*Task prompt*: Please return the lines of the data that contain "događanja".

*Material supplied*:

• • • •

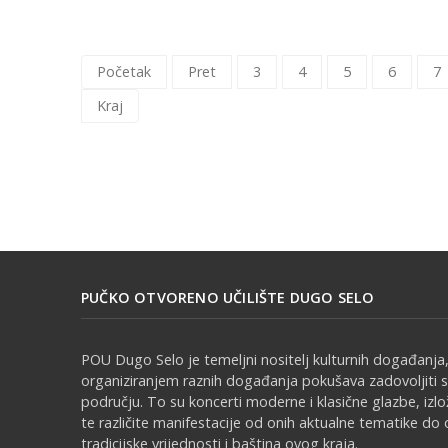
Početak
Pret
3
4
5
6
7
Kraj
PUČKO OTVORENO UČILIŠTE DUGO SELO
POU Dugo Selo je temeljni nositelj kulturnih događanja,
organiziranjem raznih događanja pokušava zadovoljiti 
području. To su koncerti moderne i klasične glazbe, izl
te različite manifestacije od onih aktualne tematike do 
tradicijske vrijednosti i baština ovog kraja.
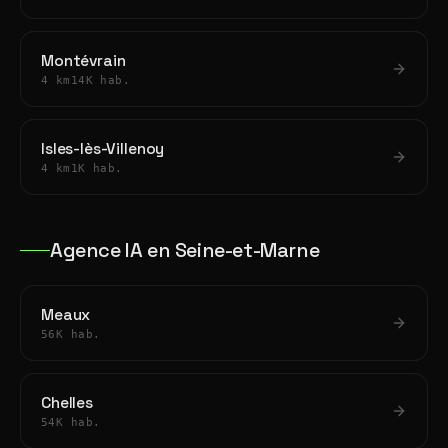
Montévrain
4 km
14K hab.
Isles-lès-Villenoy
4 km
1K hab.
Agence IA en Seine-et-Marne
Meaux
56K hab.
Chelles
54K hab.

• • • •

*Exercise result*:
POU Dugo Selo je temeljni nositelj kulturnih događanja,
organiziranjem raznih događanja pokušava zadovoljiti 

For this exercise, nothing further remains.